Synthesis and biological activities of petromurin C nitrile derivatives

A series of nitrile derivatives of Petromurin C were synthesized and assessed for their cytotoxic effects on tumor cell lines and inhibitory activity against Mycobacterium tuberculosis (M.tb H37Ra). Bromoalkyl nitriles (Br(CH2)nCN; n=1-5) and (o-, m-, p-) bromomethyl benzonitriles were used as alkylating reagents. The majority of the syntheses consisted of O-alkylated derivatives in which the two NH group were not alkylated, as expected from the treatment of petromurin C with K2CO3 in DMF followed by treatment with alkylating reagents. Similarly, treatment of Petromurin C with NaH in DMF and the treatment with alkylating reagents yielded both OR and bis-NR alkylated structures.
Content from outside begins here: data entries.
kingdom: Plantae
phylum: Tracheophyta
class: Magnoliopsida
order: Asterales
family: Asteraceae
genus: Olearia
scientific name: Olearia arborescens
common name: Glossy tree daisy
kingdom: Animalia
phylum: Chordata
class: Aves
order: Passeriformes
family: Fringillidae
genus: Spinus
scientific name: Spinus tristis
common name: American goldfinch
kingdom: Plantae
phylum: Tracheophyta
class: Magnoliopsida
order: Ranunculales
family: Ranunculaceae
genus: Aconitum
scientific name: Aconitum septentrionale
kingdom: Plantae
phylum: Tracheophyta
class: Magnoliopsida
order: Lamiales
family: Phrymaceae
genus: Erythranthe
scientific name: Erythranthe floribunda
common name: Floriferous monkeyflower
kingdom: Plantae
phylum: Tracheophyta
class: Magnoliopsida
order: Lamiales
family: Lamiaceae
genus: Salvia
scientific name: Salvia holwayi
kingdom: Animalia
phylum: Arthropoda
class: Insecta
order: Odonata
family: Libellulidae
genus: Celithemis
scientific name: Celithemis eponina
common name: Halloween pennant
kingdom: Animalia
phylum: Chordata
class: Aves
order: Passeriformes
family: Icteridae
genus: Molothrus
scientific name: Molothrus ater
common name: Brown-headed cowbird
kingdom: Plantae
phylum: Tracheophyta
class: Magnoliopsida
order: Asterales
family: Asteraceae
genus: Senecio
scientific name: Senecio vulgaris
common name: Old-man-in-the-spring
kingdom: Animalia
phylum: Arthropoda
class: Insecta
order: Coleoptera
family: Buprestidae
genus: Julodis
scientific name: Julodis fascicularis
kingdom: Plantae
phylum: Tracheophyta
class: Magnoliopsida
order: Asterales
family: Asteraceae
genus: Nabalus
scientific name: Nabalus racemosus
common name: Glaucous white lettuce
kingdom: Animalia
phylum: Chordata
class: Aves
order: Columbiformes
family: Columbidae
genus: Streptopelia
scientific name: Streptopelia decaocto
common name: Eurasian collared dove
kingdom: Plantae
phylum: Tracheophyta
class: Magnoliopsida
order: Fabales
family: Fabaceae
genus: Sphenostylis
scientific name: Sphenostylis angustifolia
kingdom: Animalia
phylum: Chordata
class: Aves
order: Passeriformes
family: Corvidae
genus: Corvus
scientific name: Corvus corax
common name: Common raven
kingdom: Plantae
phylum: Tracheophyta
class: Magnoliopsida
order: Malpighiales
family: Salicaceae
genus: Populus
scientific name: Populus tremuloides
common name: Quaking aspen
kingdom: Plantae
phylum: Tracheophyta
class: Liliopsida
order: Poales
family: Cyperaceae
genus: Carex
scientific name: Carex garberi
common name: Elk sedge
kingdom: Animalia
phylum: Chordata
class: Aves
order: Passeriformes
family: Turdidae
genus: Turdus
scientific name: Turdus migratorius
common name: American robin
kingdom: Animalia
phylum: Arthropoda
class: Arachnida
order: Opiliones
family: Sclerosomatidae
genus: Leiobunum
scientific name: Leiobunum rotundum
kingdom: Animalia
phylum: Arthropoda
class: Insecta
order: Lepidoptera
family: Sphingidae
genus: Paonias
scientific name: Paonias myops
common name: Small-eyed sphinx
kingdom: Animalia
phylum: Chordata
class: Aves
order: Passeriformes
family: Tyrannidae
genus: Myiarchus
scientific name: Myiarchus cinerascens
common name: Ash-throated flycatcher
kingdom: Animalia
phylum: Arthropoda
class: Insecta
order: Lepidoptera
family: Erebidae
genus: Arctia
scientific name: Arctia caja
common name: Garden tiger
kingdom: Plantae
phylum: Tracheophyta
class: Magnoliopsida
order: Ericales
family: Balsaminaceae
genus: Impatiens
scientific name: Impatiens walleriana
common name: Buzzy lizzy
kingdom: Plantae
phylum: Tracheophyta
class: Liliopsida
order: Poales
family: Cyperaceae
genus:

In the first method, 7 different O-alkyl Petromurin C derivatives were obtained.  The second method yielded 7 different Petromurin-C derivatives containing both O-alkyl and bis-N-alkyl groups. Notably, compounds 1-4 and 7-10 demonstrated selective inhibitory activity against the acute myeloid leukemia cell line MV4-11, with IC50 values ranging from 12.96 to 20.00 μM. Compound 15 exhibited a minimum inhibitory concentration (MIC) of 6.25 μM against M.tb H37Ra. Importantly, all synthesized compounds showed negligible inhibition (below 50%) against human normal cell lines L-02 and 293T at a concentration of 100 μM. These findings suggest that the compounds possess high efficacy and low toxicity, indicating their potential as novel therapeutic agents for the treatment of leukemia and tuberculosis.